Task requirements:
1. In the reliability design book description, copy the stretch from "Chapter 1. Overview" through "item are presented.", substituting "electronic hardware" for "electronic equipment".
2. Answer these questions about the reliability design book description:
(a) What two distinct processes make up the design phase of electronic equipment?
(b) Which three generic stress factors are named as common to most components?
(c) What is vibration resonance overstress analysis conducted to identify?

This book explains reliability techniques with examples from electronics design for the benefit of engineers. It presents the application of de-rating, FMEA, overstress analyses and reliability improvement tests for designing reliable electronic equipment. Adequate information is provided for designing computerized reliability database system to support the application of the techniques by designers. Pedantic terms and the associated mathematics of reliability engineering discipline are excluded for the benefit of comprehensiveness and practical applications. This book offers excellent support for electrical and electronics engineering students and professionals, bridging academic curriculum with industrial expectations.



Chapter 1. Overview of Reliability Design

The design phase of electronic equipment has two distinct processes, namely design and development. Circuit design and selection of components are the engineering activities in the design process. The reliability techniques, de-rating, reliable application of components, and FMEA are integrated with the activities of design process. Testing of proto-models is the prime activity in the development process. Proto-models are subjected to overstress analyses, internal electrical, and environmental testing superimposed with reliability improvement tests, and qualification testing. Brief explanation for the reliability techniques and methods of integrating the techniques with the design and development of an electronic item are presented.
Dhanasekharan Natarajan

Chapter 2. Generic Stress Factors and De-rating

The data sheets of components specify maximum ratings and electrical characteristics. The parameters of maximum ratings are the reliability-related stress factors of electronic components. The generic stress factors, ambient temperature, surface temperature, and junction temperature that are common to most components are explained with examples. The basics of de-rating, applying de-rating for stress factors, and thermal resistance are also explained.
Dhanasekharan Natarajan

Chapter 3. Selection and Application of Components

High level of standardization in electronic components simplifies the process of selecting reliable components. The reliability needs of components could be summarized as applying de-rating to stress factors and ensuring proper application. The stress factors of ICs, semiconductor devices, and passive components are listed. Guidelines for deciding the quantum of de-rating for the stress factors are provided. Application information for the components is also presented and they are based on the application notes of manufacturers, literature, and root cause analysis on component failures.
Dhanasekharan Natarajan

Chapter 4. Failure Mode and Effects Analysis

Failure Mode and Effects Analysis, popularly known as FMEA, is a technique that compels designers to think on the possible failures of equipment and their consequences for achieving total reliability. All engineers without exception do apply FMEA in the design of electronic equipment to prevent obvious design errors, and examples are provided for the application. However, the detection of latent design errors requires applying FMEA systematically. The terms, the benefits, and the application of FMEA are explained with examples from electronic designs for the benefit of circuit designers. FMEA improves the competence of designers and enhances the reliability and maintainability (R&M) of equipment. The documentation of FMEA becomes an asset to organizations.
Dhanasekharan Natarajan

Chapter 5. Overstress Analysis

Overstress is defined as exceeding the maximum ratings of components in electronic circuits. Although it is common practice to apply de-rating to components during design, electrical, and thermal overstress analyses are always performed to measure and confirm that components are operating within their maximum ratings. Vibration resonance overstress analysis is also conducted to identify fatigue-related mechanical design defects. Low-cost methods of conducting overstress analyses are presented in tutorial form.

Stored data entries
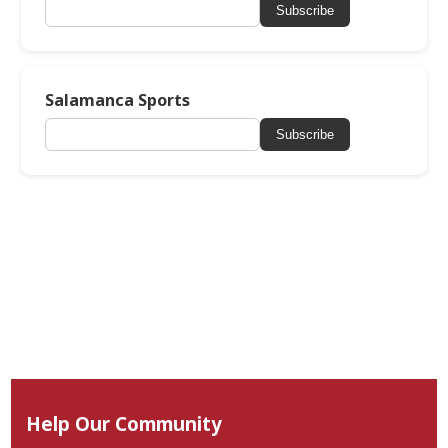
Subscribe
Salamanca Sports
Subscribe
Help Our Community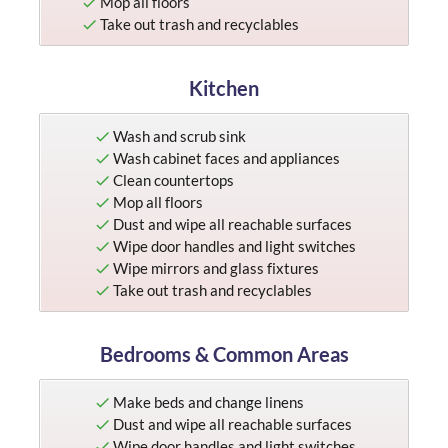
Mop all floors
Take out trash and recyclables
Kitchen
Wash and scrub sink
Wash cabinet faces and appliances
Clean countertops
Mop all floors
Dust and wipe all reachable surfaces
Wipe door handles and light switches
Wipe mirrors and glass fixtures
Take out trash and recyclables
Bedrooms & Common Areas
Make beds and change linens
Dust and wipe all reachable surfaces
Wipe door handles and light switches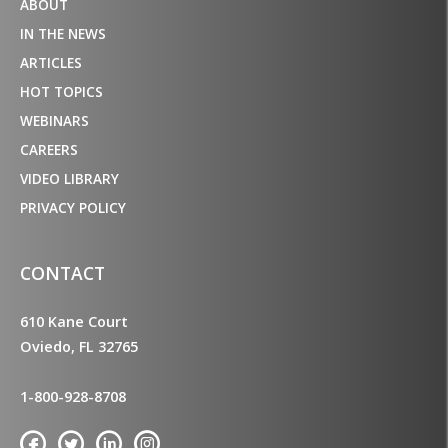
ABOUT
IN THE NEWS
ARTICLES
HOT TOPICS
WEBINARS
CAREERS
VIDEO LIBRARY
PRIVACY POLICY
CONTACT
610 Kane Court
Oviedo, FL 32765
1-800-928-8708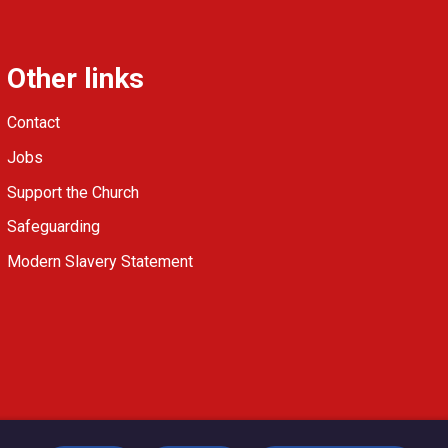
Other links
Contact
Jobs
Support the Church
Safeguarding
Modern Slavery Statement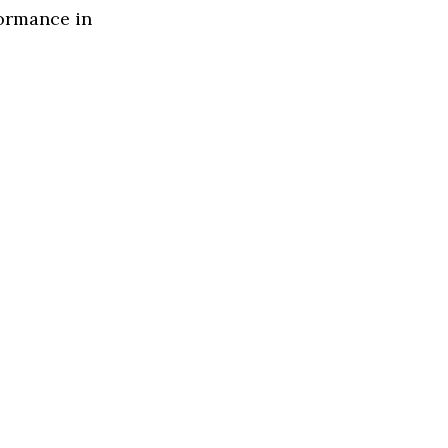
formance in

--

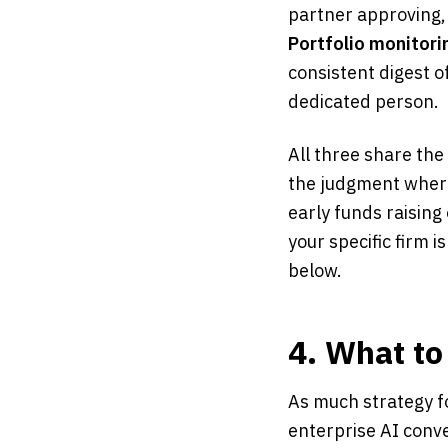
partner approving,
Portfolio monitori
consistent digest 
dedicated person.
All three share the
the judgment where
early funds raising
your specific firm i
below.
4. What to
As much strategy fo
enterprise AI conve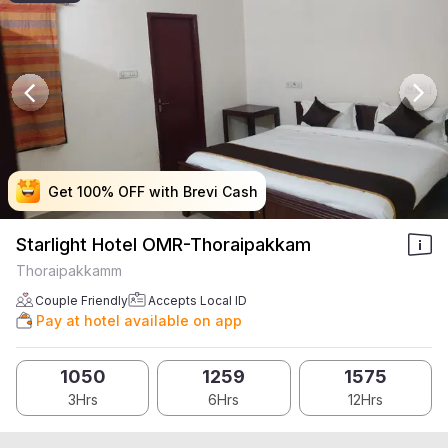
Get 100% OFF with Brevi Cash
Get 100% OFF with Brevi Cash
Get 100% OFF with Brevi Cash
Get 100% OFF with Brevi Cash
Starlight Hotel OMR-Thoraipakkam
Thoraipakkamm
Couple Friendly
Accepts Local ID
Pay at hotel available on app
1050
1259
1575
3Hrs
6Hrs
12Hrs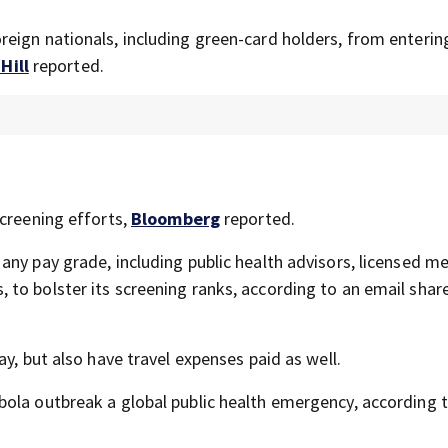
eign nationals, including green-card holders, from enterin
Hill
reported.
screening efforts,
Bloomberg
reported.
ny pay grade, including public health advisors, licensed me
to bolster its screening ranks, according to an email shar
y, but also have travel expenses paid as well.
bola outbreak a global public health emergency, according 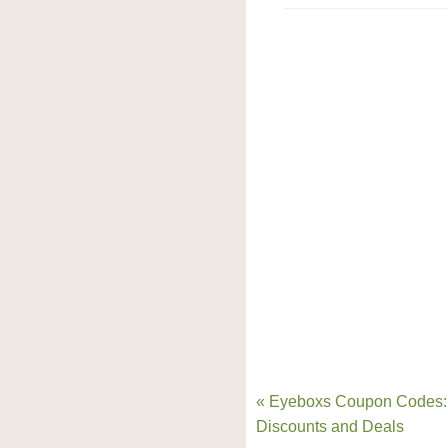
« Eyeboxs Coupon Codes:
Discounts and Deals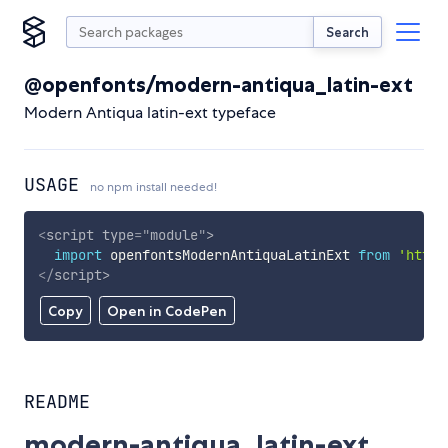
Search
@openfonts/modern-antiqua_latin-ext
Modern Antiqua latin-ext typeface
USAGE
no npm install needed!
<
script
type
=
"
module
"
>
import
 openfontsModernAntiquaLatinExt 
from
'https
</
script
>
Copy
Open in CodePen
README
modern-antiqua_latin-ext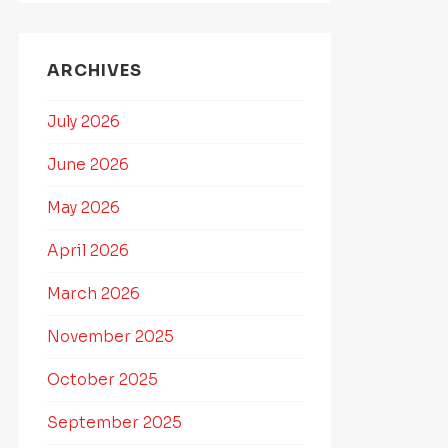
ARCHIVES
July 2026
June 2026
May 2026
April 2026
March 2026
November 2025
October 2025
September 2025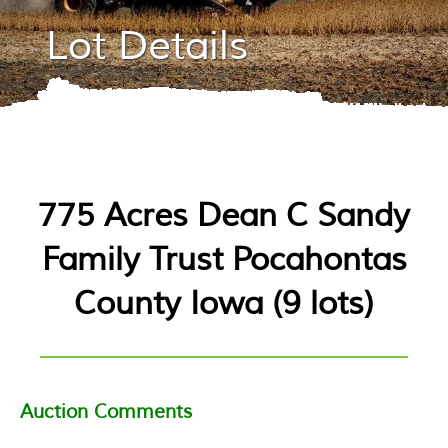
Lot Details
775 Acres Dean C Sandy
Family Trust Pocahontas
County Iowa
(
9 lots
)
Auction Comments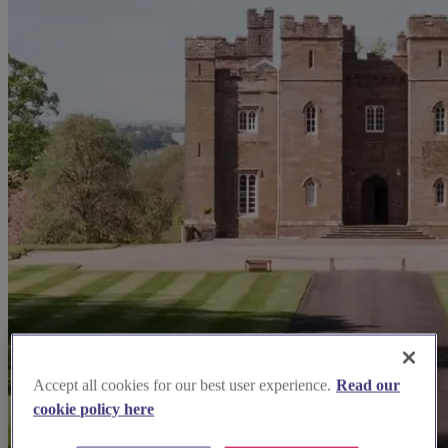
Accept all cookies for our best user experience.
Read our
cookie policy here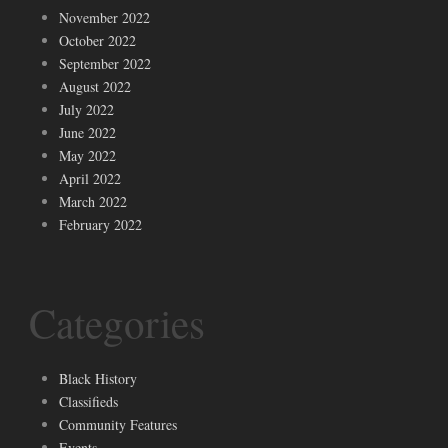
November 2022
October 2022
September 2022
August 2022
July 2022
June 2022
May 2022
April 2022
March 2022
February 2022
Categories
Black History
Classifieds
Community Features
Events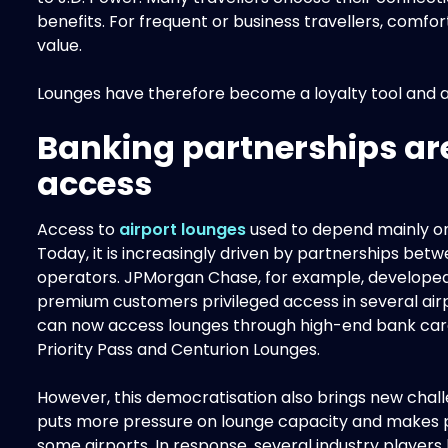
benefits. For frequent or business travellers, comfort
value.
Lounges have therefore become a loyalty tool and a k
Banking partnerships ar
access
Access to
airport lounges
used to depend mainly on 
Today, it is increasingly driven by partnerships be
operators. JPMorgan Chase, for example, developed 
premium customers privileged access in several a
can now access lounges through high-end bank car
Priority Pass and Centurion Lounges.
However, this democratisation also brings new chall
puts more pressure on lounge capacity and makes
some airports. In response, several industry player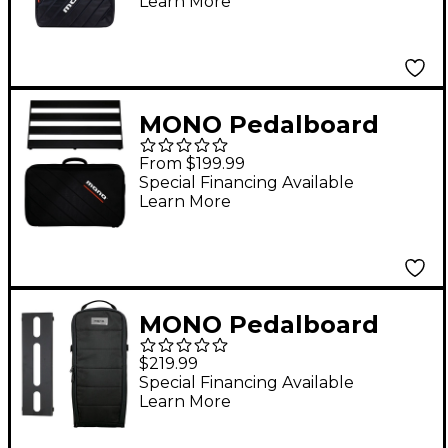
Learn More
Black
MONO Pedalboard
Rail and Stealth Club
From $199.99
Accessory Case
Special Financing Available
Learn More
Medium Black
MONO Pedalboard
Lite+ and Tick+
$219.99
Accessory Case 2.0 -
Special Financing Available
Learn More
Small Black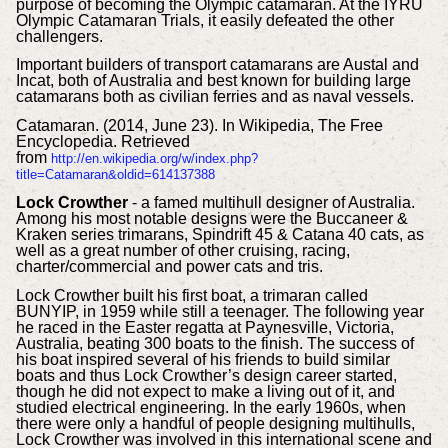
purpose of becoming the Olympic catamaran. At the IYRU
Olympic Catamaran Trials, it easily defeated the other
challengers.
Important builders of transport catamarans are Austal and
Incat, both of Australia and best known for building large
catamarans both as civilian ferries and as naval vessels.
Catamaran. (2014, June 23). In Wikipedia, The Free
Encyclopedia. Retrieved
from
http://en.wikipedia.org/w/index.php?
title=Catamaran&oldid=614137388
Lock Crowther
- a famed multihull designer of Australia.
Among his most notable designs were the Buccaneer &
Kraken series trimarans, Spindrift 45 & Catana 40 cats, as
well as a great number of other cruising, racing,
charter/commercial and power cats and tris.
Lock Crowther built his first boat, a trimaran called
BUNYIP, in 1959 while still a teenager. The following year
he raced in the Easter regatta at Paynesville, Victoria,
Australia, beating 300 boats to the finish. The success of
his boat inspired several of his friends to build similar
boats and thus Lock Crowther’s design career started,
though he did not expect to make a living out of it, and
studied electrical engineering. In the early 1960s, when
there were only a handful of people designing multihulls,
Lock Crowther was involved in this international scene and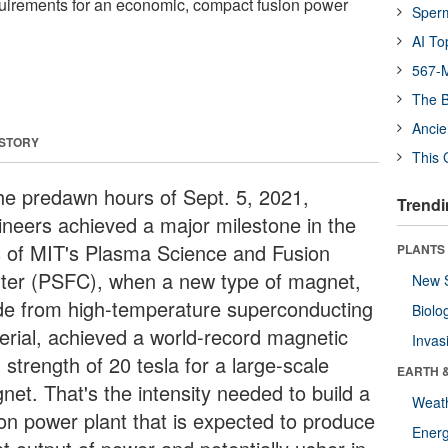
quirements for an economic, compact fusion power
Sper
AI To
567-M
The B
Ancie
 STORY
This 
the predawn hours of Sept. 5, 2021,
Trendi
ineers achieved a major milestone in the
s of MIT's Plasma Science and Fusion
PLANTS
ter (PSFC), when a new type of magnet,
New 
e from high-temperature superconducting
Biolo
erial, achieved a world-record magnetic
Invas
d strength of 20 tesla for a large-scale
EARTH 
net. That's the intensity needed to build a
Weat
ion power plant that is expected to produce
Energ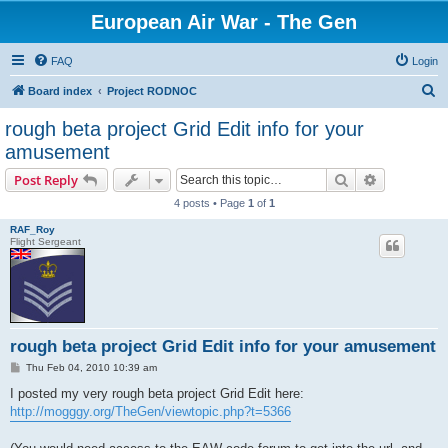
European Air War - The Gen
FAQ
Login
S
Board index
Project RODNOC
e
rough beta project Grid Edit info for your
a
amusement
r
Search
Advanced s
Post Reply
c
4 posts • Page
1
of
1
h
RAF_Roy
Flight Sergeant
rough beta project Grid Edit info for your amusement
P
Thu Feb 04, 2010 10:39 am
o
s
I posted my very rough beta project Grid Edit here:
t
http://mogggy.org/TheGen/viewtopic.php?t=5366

---

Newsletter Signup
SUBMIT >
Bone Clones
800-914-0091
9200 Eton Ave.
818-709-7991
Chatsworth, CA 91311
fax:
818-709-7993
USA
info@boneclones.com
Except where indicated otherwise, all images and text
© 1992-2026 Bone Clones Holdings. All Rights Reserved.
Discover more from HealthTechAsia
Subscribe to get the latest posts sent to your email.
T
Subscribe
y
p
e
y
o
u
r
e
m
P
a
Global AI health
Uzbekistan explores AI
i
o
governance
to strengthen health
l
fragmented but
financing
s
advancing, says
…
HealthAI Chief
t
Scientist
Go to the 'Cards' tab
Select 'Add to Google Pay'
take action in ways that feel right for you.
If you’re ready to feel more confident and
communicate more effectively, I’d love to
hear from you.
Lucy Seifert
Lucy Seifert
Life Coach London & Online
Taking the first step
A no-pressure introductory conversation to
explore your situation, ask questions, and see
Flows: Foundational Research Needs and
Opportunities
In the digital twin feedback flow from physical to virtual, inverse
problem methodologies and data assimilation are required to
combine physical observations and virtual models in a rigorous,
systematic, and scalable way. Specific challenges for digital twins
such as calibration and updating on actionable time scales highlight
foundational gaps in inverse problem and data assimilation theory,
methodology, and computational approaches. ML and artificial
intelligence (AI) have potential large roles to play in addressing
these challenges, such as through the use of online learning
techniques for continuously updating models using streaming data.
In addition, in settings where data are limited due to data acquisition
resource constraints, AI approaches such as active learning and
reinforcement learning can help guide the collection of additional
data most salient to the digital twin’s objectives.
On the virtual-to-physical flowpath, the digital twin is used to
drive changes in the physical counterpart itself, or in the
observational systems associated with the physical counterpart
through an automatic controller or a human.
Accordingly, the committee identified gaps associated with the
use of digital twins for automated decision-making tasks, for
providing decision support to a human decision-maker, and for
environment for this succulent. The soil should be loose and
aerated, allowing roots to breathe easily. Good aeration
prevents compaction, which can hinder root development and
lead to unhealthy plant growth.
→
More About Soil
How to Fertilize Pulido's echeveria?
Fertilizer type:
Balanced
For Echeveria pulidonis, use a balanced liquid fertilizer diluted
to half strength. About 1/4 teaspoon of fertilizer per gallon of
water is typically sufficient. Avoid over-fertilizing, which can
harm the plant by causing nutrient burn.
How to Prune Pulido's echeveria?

Task answers:
1.
Chapter 1. Overview of Reliability Design

The design phase of electronic hardware has two distinct processes, namely design and development. Circuit design and selection of components are the engineering activities in the design process. The reliability techniques, de-rating, reliable application of components, and FMEA are integrated with the activities of design process. Testing of proto-models is the prime activity in the development process. Proto-models are subjected to overstress analyses, internal electrical, and environmental testing superimposed with reliability improvement tests, and qualification testing. Brief explanation for the reliability techniques and methods of integrating the techniques with the design and development of an electronic item are presented.

2.
(a) Design and development.
(b) Ambient temperature, surface temperature, and junction temperature.
(c) Fatigue-related mechanical design defects.